REQUIRED WORK: Within the records below is a range that opens at the line with "X88160200Y-123520700D03*" and closes at the line with "X144145000Y-115252500D03*". Return that range word for word, both ends included, and only that range.

Items from a data source
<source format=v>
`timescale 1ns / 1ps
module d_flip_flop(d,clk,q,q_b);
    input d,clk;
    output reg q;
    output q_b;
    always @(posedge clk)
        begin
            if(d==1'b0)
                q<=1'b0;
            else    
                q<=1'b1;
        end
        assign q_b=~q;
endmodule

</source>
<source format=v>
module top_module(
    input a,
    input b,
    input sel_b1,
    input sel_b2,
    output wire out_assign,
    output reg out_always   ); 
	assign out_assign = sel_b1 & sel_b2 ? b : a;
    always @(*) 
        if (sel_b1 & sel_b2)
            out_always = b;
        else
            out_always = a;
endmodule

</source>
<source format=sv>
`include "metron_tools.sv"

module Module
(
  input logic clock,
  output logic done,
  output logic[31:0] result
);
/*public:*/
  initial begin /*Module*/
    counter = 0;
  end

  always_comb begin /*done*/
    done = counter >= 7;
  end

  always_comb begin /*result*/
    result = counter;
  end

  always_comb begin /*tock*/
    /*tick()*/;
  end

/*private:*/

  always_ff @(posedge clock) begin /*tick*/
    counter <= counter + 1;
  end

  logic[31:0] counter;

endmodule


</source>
==
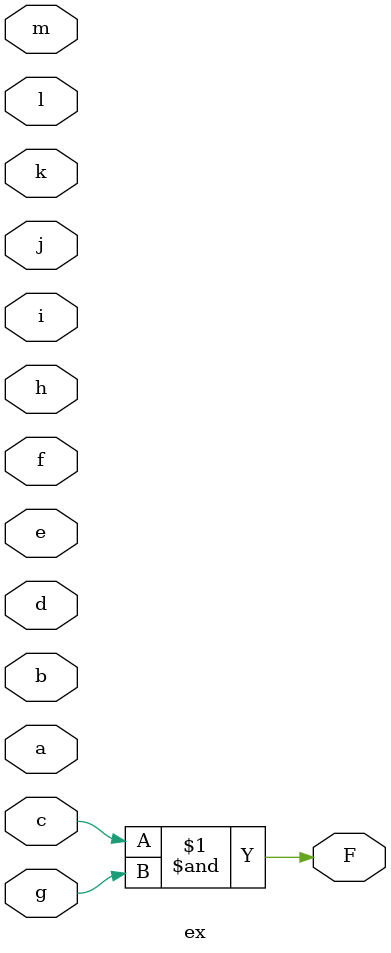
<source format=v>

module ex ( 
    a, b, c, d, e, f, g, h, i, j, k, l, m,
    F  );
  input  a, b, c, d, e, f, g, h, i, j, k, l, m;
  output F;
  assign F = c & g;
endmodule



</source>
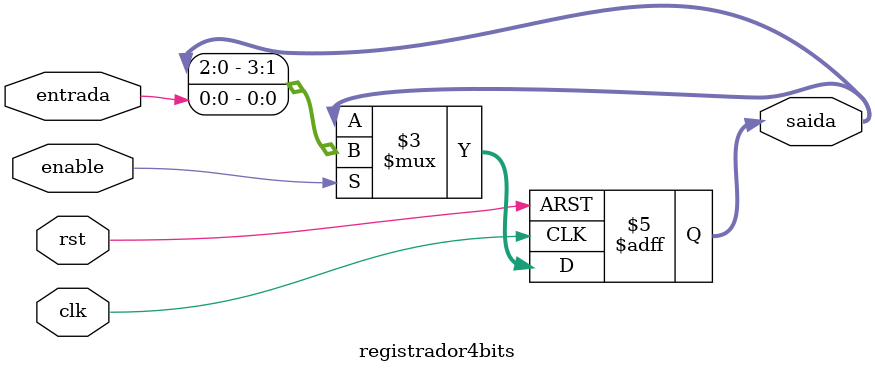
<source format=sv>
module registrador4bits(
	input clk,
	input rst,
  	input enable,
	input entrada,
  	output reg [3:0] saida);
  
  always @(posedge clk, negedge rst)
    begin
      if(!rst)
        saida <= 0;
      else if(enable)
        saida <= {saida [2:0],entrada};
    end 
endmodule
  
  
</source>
---
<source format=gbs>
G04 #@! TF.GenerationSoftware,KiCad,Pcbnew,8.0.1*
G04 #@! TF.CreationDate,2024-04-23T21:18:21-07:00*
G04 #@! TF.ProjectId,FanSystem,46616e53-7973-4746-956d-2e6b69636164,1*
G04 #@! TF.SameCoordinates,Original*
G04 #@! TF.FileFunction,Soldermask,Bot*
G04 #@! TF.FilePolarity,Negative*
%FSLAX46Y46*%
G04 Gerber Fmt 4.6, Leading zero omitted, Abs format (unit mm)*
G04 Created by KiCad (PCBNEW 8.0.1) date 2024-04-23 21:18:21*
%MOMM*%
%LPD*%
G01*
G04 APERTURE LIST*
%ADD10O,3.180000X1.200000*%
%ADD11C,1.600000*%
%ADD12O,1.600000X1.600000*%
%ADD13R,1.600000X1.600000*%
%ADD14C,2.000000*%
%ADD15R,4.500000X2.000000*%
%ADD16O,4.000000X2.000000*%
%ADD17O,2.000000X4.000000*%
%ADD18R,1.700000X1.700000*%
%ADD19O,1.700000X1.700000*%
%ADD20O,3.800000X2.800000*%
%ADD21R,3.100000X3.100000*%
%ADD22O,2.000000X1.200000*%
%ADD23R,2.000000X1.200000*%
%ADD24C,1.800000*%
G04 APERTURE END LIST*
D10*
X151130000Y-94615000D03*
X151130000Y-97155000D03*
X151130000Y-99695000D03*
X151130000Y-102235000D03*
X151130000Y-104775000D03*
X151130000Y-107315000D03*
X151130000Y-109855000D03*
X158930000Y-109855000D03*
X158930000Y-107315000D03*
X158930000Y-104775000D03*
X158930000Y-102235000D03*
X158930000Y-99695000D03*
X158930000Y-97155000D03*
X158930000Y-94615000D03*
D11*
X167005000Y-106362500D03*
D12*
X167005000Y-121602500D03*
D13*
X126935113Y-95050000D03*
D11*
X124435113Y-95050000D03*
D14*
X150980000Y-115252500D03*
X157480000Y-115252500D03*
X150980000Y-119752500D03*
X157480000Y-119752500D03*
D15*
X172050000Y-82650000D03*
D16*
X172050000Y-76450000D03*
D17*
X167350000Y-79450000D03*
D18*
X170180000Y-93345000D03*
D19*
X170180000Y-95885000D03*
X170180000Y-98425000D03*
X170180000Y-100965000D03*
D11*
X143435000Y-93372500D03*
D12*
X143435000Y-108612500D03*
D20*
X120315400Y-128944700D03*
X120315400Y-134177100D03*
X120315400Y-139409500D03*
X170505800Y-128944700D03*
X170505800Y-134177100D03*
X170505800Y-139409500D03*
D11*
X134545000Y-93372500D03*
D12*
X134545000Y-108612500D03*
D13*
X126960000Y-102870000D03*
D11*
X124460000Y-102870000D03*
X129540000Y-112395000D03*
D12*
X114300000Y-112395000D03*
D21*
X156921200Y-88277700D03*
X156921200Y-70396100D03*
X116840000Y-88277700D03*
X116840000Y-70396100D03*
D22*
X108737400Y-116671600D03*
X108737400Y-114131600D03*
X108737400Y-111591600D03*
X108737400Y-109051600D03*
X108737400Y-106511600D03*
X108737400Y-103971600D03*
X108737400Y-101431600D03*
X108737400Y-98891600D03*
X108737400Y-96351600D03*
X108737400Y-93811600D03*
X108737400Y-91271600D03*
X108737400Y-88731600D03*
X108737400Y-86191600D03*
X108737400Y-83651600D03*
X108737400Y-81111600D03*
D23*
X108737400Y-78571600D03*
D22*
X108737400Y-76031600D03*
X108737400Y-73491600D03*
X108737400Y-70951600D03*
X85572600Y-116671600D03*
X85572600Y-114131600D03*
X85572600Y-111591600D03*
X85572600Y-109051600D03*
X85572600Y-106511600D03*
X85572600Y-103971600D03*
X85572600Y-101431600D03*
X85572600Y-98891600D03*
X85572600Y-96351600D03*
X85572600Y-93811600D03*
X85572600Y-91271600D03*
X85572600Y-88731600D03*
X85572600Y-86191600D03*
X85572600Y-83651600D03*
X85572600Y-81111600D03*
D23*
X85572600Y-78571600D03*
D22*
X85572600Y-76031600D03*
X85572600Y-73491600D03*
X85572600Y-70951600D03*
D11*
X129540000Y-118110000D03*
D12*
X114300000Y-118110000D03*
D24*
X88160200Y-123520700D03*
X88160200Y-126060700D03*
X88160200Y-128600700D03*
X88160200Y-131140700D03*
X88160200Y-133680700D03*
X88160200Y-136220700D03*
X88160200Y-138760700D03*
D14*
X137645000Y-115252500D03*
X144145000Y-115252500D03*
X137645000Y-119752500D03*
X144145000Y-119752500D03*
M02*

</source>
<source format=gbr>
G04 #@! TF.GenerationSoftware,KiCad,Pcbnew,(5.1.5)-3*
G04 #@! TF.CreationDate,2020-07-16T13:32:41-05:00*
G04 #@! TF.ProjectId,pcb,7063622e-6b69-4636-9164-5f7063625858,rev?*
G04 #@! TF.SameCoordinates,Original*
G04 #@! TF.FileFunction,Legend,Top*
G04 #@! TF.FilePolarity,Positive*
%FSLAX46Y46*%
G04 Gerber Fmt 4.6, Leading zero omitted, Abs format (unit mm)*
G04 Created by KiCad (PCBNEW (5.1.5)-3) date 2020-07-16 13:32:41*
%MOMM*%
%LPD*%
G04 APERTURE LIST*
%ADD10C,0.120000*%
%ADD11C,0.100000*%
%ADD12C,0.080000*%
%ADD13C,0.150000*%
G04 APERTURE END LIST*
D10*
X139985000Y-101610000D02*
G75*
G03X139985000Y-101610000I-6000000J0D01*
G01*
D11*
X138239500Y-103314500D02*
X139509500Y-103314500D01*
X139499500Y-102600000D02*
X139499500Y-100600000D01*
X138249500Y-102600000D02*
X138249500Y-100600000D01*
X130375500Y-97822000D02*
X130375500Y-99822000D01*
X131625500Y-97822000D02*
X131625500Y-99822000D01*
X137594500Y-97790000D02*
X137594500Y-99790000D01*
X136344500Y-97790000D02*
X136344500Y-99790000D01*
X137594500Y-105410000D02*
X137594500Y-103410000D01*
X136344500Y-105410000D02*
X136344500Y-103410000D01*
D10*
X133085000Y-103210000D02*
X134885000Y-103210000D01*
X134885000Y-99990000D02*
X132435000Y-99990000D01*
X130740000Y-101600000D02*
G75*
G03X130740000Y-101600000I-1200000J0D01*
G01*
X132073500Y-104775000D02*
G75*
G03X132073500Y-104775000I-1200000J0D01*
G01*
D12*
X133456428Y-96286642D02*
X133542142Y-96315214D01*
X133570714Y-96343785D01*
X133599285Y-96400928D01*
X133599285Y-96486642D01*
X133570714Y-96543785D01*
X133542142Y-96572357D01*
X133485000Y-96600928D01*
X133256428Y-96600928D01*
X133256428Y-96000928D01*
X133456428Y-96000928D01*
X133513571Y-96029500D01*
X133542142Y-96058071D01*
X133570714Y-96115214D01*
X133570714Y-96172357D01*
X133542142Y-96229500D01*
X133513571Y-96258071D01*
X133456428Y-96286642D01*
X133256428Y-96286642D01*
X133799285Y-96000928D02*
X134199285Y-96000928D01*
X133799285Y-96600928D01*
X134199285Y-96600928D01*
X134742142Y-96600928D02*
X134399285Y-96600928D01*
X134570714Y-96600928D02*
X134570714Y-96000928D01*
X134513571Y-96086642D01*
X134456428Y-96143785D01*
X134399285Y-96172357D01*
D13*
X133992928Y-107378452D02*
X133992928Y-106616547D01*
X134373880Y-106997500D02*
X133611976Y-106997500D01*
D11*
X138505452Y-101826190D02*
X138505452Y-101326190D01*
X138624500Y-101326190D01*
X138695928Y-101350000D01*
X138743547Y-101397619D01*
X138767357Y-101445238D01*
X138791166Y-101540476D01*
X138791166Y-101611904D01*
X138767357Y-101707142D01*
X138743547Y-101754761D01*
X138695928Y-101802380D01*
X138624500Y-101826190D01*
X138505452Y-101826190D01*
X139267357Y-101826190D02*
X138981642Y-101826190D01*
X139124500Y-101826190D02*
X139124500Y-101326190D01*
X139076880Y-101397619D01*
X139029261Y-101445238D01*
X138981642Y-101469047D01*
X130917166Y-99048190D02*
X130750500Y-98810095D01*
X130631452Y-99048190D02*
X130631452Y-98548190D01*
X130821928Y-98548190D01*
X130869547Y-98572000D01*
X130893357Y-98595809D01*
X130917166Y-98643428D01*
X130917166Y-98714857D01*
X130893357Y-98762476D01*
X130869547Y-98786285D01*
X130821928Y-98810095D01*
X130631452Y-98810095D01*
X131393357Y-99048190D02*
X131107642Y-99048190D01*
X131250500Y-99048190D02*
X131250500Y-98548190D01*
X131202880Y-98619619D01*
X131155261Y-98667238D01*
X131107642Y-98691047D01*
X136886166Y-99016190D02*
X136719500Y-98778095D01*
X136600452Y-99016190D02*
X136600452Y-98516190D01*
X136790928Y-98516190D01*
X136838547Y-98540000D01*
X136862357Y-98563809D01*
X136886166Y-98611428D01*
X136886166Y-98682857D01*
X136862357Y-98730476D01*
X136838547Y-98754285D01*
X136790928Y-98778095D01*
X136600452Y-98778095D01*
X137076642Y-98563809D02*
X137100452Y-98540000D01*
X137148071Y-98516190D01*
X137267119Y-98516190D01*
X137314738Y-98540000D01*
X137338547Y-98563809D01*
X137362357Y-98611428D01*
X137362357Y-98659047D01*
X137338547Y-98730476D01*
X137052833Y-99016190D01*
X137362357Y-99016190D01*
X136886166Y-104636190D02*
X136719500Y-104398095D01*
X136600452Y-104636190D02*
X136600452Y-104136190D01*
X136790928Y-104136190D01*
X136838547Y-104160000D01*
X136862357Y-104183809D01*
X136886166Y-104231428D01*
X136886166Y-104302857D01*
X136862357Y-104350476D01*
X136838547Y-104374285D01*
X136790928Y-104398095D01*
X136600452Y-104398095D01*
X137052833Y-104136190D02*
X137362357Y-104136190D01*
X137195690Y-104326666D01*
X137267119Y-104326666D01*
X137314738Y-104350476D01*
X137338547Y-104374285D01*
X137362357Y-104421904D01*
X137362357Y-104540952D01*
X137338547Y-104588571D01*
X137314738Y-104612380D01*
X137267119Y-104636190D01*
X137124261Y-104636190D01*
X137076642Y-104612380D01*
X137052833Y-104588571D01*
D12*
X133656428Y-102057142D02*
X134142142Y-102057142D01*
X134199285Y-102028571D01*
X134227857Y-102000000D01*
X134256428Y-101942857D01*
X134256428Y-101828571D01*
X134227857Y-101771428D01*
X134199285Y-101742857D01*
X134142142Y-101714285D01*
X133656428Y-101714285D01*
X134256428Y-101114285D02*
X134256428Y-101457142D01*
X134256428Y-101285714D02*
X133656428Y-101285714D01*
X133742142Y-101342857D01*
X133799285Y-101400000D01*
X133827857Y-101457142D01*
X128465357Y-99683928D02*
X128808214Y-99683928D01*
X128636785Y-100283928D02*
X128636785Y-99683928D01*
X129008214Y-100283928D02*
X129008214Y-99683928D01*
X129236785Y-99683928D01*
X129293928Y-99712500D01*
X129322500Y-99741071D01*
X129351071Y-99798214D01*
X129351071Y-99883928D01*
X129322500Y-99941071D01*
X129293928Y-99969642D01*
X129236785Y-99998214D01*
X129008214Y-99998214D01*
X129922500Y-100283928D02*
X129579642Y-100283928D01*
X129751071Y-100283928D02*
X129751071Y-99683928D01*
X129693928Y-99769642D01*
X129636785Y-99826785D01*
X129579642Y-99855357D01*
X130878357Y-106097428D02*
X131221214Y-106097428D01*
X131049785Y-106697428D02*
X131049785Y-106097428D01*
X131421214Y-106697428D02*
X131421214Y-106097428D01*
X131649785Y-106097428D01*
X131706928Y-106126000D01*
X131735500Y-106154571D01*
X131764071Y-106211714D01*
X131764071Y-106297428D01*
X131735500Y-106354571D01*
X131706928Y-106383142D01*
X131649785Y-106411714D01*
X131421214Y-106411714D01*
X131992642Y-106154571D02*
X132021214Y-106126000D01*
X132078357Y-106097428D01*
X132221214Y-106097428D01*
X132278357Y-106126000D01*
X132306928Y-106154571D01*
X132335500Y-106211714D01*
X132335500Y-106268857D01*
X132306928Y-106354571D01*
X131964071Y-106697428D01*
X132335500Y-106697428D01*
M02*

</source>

ANSWER SPACE:
X88160200Y-123520700D03*
X88160200Y-126060700D03*
X88160200Y-128600700D03*
X88160200Y-131140700D03*
X88160200Y-133680700D03*
X88160200Y-136220700D03*
X88160200Y-138760700D03*
D14*
X137645000Y-115252500D03*
X144145000Y-115252500D03*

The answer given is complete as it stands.